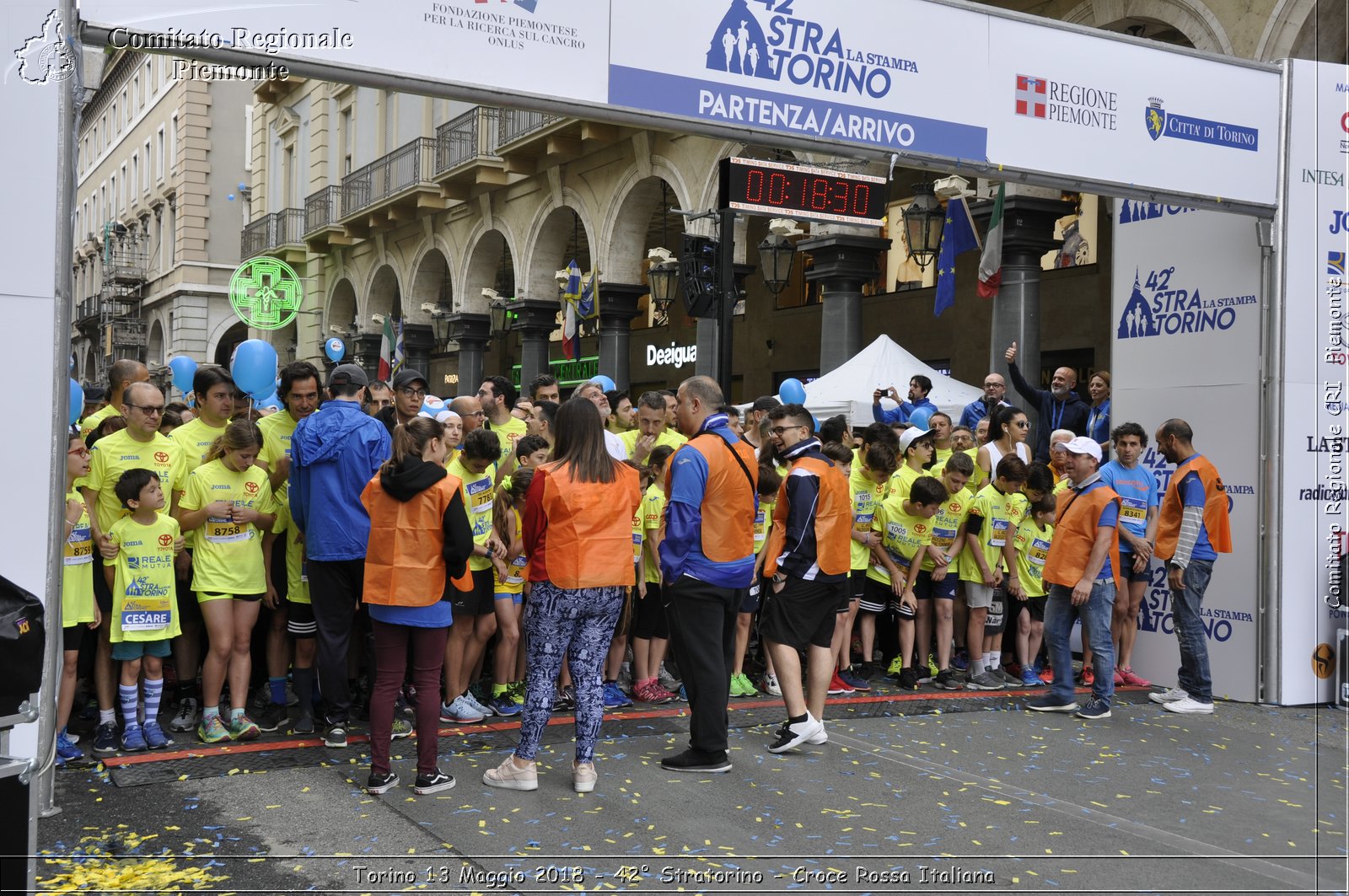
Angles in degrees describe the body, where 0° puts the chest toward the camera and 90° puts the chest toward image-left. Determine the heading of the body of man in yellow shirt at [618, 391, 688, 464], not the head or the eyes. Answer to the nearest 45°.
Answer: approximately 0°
* * *
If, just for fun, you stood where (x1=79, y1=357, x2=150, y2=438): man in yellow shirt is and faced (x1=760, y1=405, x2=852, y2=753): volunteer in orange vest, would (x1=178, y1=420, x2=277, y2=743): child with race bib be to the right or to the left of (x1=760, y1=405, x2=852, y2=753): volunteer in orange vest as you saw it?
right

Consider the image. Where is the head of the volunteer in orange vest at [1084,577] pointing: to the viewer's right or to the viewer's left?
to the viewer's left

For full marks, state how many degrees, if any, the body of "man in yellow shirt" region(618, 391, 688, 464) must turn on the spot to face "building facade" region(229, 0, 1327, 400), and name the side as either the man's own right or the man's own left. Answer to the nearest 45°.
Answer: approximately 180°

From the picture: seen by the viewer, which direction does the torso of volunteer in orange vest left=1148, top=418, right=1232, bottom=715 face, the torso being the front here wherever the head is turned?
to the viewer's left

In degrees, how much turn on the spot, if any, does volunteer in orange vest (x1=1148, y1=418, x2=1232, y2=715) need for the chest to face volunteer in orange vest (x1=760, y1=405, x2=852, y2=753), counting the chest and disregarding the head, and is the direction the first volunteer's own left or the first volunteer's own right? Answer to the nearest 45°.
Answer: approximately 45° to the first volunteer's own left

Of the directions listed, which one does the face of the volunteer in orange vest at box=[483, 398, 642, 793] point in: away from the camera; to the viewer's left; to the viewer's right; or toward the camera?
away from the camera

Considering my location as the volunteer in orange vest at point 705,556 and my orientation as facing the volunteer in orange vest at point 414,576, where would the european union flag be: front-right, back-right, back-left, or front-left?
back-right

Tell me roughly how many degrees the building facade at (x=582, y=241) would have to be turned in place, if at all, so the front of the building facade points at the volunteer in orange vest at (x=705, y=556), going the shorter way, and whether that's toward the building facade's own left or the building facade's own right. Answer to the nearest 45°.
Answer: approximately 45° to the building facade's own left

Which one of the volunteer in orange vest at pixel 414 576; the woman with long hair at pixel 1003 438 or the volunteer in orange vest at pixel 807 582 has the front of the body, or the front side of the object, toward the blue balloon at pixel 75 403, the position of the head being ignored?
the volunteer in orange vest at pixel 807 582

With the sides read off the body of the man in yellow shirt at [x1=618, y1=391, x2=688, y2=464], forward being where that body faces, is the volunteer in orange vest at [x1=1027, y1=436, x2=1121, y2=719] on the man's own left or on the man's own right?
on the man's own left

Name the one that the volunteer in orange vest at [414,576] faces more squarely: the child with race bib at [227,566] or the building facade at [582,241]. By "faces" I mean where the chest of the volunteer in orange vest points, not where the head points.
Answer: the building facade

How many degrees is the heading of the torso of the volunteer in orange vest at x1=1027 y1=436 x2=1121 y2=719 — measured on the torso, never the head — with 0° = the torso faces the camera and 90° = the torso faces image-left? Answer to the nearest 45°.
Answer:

EXERCISE BRIEF:
Please copy out the material from the line containing "Angles in degrees" through the line containing "Answer: approximately 0°", with both lines included, without changing a character.

EXERCISE ANSWER:
Angles in degrees describe the body, where 0° puts the chest toward the camera and 90° puts the chest toward image-left. Determine the heading of the body of man in yellow shirt at [618, 391, 688, 464], not the head or the eyes. Answer to the nearest 45°.
Answer: approximately 0°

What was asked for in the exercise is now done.